Please repeat, exactly and without pictures, the lines of the entries below that run from the one containing "right eye: (588, 412)" through the one containing "right back paw: (150, 295)".

##### Data supplied

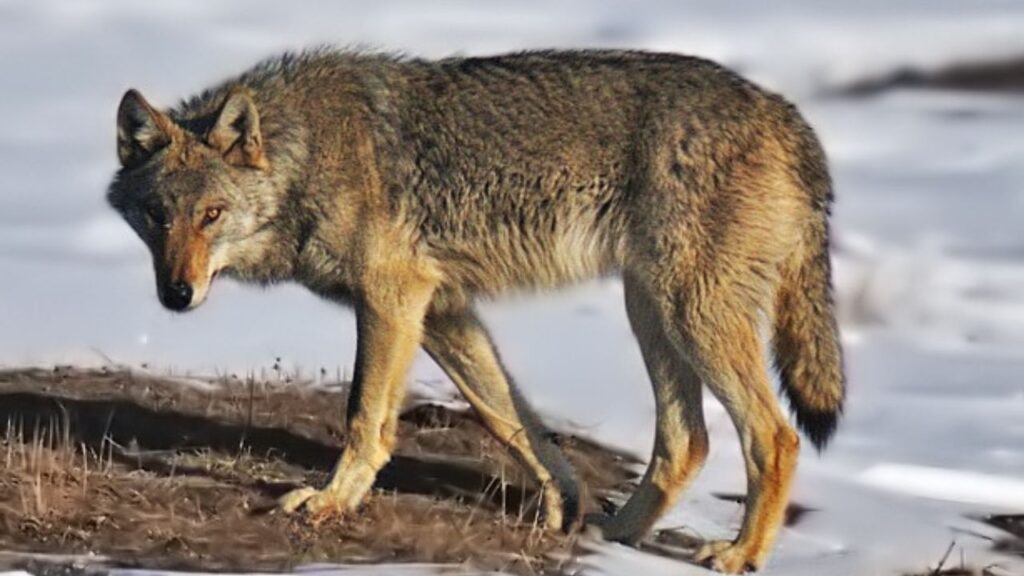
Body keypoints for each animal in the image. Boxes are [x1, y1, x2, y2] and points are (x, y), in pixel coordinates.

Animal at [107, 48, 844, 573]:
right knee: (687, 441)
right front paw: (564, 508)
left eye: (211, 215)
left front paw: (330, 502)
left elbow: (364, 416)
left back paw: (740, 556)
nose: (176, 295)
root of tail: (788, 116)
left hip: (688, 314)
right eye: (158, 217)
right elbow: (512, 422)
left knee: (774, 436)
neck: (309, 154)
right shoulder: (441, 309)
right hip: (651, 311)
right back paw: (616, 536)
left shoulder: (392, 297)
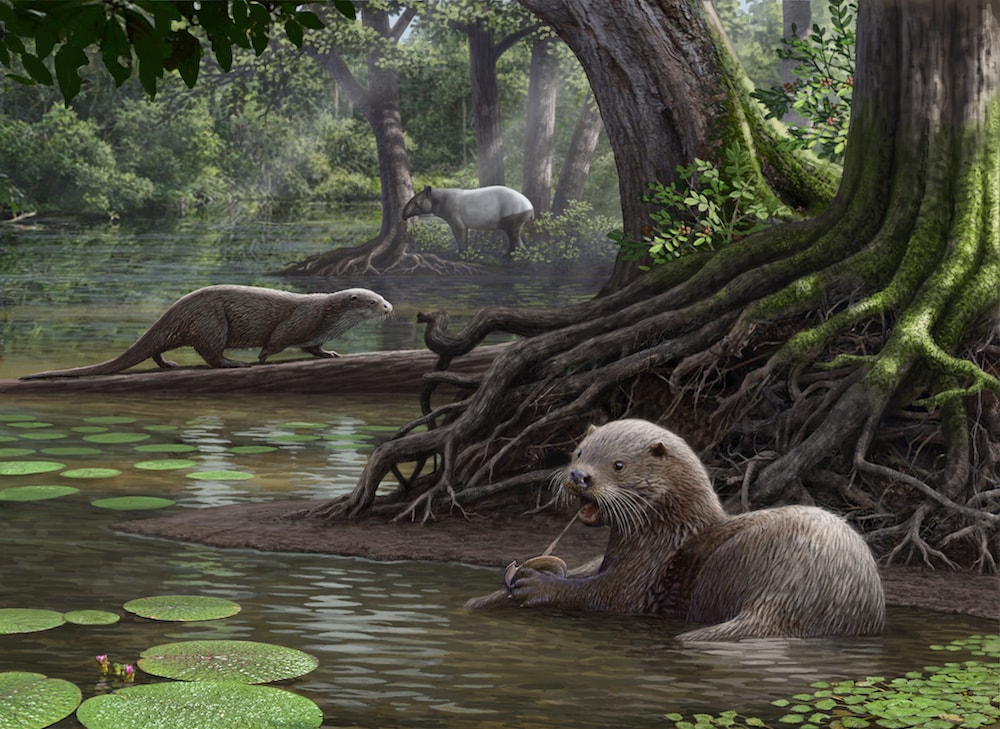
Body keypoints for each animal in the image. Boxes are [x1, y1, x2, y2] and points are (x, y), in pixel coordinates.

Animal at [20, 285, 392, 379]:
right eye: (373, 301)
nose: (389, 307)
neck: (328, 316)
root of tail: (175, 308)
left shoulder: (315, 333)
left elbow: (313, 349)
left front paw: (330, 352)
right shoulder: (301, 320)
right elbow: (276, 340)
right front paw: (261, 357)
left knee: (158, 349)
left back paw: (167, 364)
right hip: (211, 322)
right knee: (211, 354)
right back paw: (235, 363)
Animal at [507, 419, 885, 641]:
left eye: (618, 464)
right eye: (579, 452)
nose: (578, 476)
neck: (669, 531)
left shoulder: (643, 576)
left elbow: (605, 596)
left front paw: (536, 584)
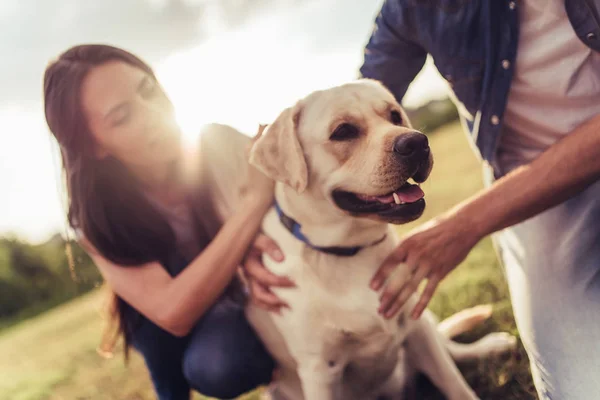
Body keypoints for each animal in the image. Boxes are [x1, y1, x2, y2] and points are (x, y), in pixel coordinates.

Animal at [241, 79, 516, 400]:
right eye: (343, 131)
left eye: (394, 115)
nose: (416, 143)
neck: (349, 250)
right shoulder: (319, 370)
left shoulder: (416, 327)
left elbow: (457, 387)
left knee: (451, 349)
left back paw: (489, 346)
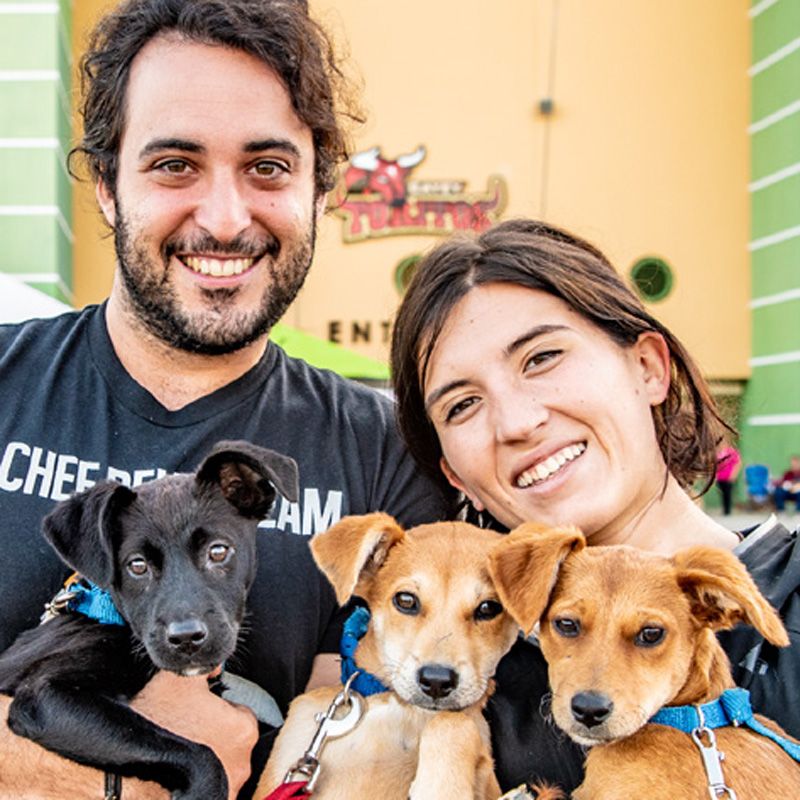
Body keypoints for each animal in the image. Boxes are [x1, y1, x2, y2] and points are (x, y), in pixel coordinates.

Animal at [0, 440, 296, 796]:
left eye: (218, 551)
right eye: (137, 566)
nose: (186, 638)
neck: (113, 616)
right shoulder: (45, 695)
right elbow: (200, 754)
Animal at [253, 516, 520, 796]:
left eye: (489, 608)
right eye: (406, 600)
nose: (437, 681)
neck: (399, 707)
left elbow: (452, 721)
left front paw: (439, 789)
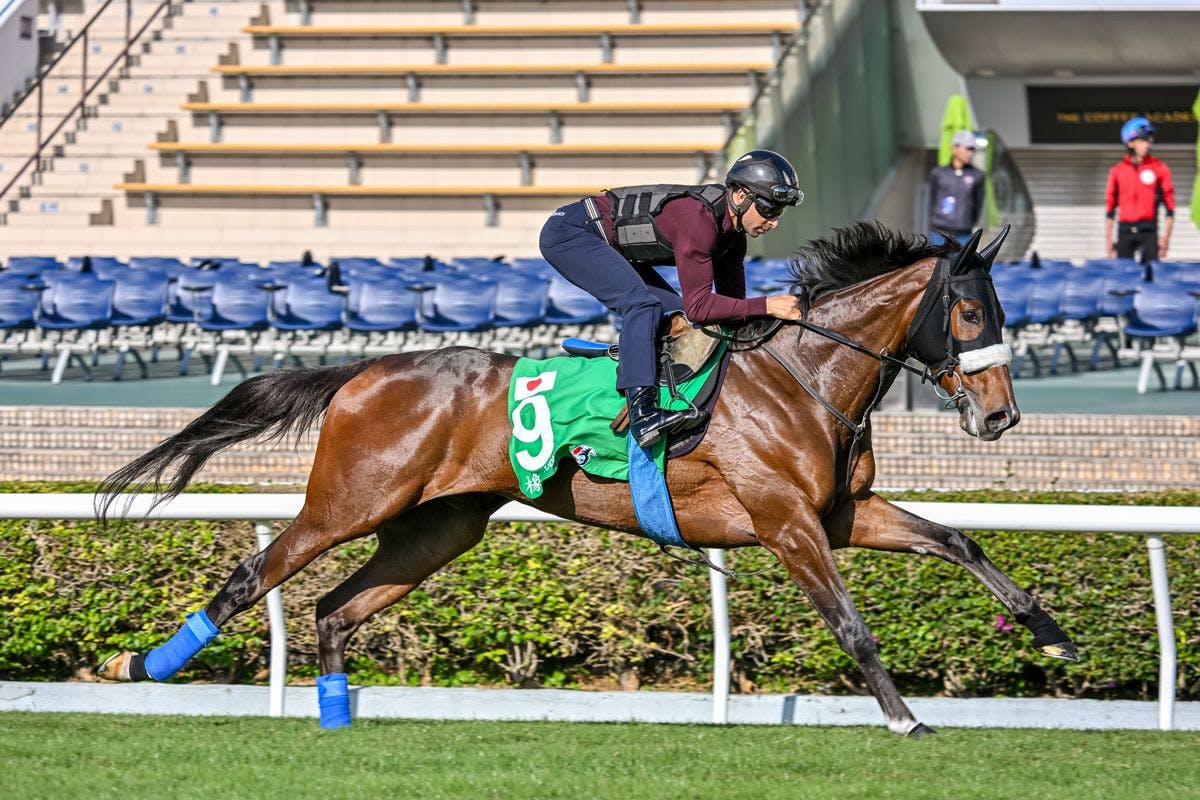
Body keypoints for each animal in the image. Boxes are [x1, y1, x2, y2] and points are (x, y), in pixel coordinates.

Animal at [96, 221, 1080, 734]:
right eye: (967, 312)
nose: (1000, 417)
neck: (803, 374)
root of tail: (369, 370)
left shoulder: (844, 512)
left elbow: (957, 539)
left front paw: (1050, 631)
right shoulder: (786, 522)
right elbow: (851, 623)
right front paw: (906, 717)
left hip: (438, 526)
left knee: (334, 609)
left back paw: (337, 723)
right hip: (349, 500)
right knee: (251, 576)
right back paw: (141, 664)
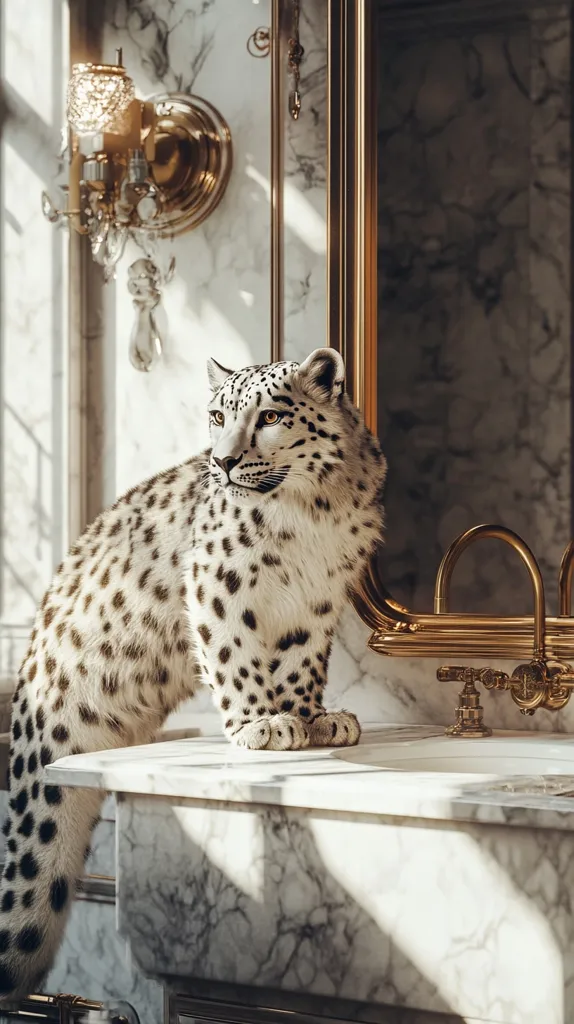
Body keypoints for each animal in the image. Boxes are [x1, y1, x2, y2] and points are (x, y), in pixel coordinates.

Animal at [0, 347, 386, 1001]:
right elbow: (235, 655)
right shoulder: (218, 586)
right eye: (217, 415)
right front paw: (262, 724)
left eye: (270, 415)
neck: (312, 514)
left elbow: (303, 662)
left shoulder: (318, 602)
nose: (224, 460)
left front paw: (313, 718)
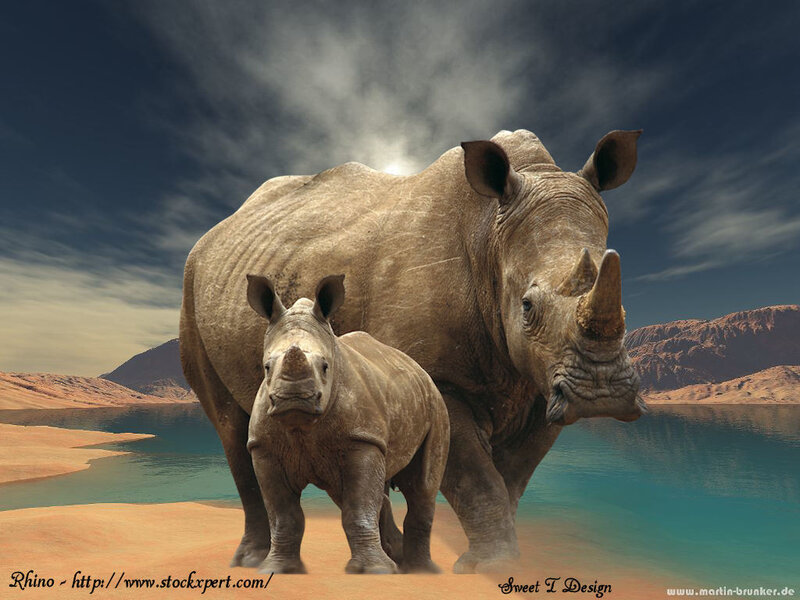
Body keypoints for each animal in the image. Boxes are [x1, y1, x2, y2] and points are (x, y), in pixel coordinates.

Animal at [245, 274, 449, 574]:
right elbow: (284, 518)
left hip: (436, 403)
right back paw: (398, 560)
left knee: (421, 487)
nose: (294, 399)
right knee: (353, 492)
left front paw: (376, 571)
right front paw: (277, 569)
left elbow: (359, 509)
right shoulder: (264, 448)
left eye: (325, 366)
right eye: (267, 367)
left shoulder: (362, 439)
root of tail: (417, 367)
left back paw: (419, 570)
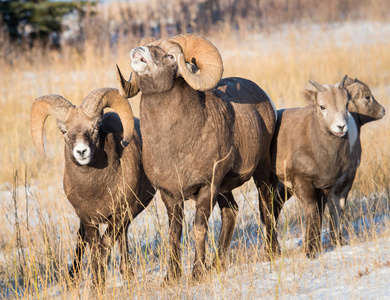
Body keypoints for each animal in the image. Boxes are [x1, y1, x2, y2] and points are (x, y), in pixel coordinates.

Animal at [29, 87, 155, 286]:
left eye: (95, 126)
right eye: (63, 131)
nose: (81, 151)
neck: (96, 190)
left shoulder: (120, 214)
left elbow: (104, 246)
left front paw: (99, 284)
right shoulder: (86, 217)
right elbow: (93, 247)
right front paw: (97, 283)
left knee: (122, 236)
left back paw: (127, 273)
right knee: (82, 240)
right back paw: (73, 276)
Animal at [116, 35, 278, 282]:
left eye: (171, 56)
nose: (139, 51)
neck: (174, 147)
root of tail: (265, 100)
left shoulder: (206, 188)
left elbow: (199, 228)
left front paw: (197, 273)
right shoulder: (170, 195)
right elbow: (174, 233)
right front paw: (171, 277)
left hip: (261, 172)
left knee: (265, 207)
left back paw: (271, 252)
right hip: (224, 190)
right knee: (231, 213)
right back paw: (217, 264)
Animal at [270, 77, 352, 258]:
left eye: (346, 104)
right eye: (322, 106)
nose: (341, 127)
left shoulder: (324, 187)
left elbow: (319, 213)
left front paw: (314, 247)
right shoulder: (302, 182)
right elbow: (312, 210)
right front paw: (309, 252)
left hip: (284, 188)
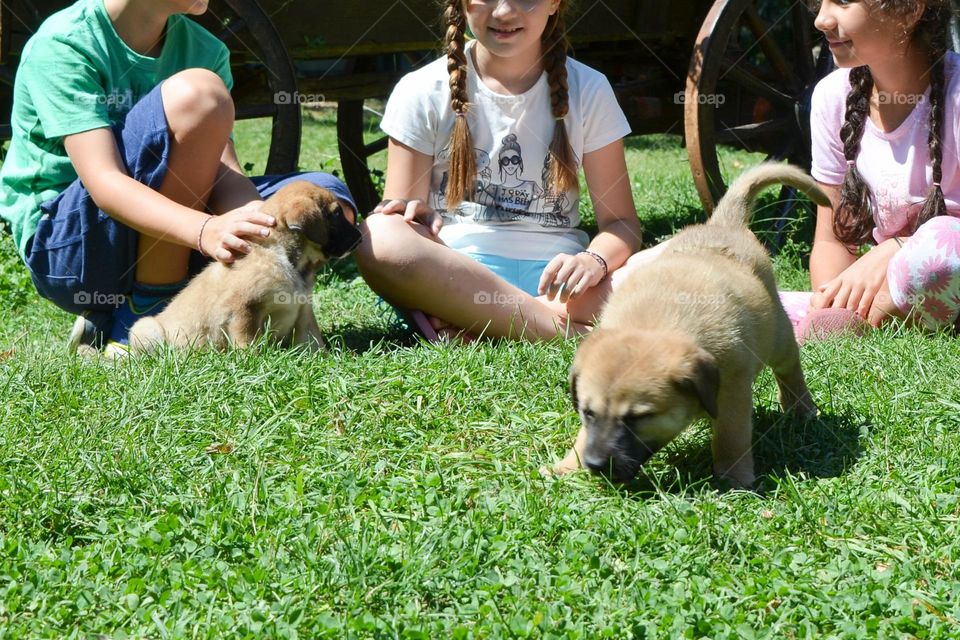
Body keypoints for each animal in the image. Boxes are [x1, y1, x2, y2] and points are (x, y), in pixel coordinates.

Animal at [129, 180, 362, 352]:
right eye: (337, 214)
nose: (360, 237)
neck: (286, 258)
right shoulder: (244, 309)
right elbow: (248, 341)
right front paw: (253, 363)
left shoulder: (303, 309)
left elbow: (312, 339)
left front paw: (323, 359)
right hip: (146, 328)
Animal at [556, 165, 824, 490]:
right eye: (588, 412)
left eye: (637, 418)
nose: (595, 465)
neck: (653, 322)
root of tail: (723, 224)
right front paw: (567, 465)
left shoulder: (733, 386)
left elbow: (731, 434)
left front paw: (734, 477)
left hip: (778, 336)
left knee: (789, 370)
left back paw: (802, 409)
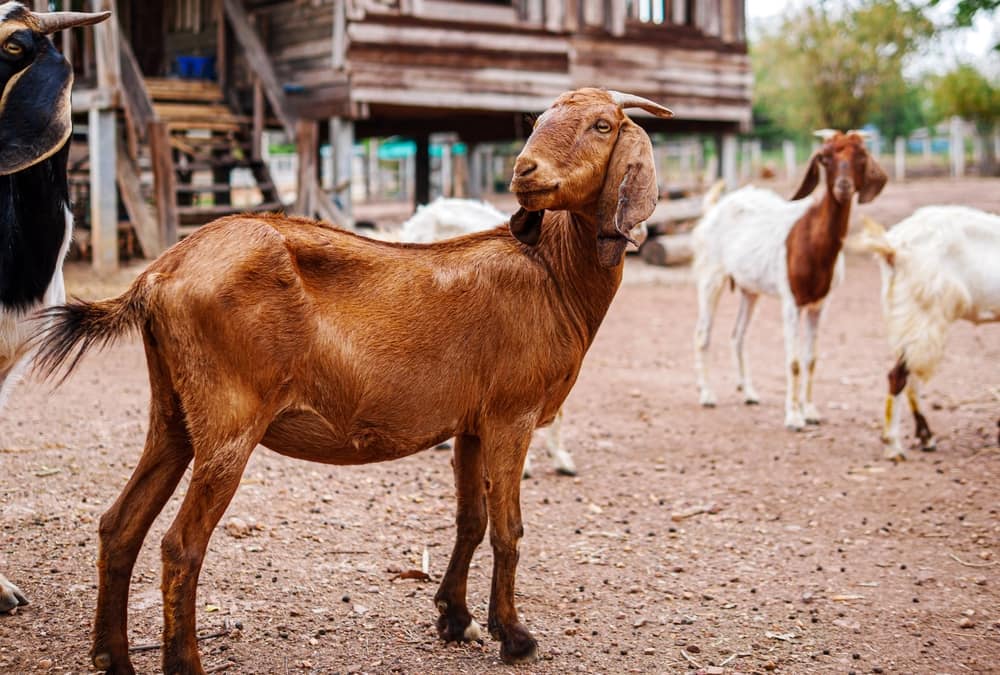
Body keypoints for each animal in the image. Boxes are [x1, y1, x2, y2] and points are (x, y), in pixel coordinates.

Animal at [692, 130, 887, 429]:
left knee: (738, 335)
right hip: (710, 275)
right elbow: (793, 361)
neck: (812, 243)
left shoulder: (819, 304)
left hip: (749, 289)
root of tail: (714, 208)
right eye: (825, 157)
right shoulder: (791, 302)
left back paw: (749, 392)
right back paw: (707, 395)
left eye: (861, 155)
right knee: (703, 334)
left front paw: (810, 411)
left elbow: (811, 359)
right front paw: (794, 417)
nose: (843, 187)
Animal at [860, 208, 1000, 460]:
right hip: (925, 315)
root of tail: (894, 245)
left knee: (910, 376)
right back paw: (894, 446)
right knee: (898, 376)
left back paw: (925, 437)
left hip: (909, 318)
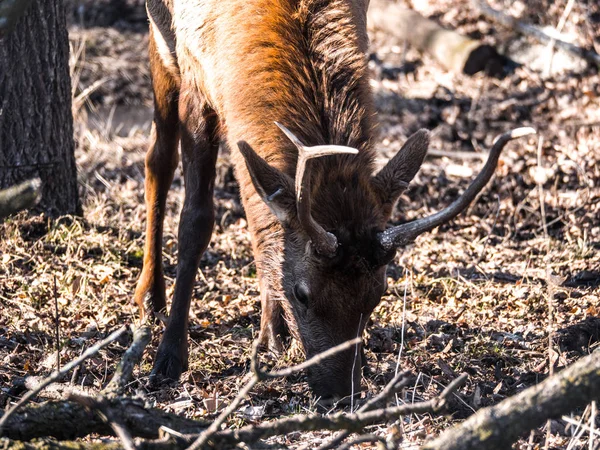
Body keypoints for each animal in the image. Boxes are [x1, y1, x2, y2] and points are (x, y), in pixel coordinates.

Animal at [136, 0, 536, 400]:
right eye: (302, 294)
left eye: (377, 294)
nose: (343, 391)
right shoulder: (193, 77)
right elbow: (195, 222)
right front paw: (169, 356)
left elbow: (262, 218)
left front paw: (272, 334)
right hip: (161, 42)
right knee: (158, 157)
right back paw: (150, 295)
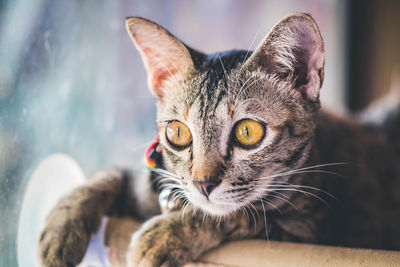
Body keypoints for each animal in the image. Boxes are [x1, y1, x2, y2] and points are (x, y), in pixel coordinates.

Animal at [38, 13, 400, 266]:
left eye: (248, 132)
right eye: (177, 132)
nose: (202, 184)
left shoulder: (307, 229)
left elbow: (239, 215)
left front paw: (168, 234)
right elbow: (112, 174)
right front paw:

##########

Solution to this exercise »
right eye: (588, 412)
left eye: (637, 418)
nose: (595, 465)
neck: (653, 322)
root of tail: (723, 224)
right front paw: (567, 465)
left shoulder: (733, 386)
left elbow: (731, 434)
left front paw: (734, 477)
left hip: (778, 336)
left knee: (789, 370)
left back paw: (802, 409)
Body keypoints for each animal in the image. Boxes are [x1, y1, x2, y2] and points are (x, y), in pixel coordinates.

Animal at [692, 130, 887, 429]:
left knee: (738, 335)
right hip: (710, 275)
right elbow: (793, 361)
neck: (812, 243)
left shoulder: (819, 304)
left hip: (749, 289)
root of tail: (714, 208)
right eye: (825, 157)
right shoulder: (791, 302)
left back paw: (749, 392)
right back paw: (707, 395)
left eye: (861, 155)
right knee: (703, 334)
left front paw: (810, 411)
left elbow: (811, 359)
right front paw: (794, 417)
nose: (843, 187)
Animal at [860, 208, 1000, 460]:
right hip: (925, 315)
root of tail: (894, 245)
left knee: (910, 376)
right back paw: (894, 446)
right knee: (898, 376)
left back paw: (925, 437)
left hip: (909, 318)
Body keypoints for each animal in the image. Boxes are [x1, y1, x2, y2] and points are (x, y), in pixel coordinates.

Animal at [136, 0, 536, 400]:
right eye: (302, 294)
left eye: (377, 294)
nose: (343, 391)
right shoulder: (193, 77)
right elbow: (195, 222)
right front paw: (169, 356)
left elbow: (262, 218)
left front paw: (272, 334)
right hip: (161, 42)
right knee: (158, 157)
right back paw: (150, 295)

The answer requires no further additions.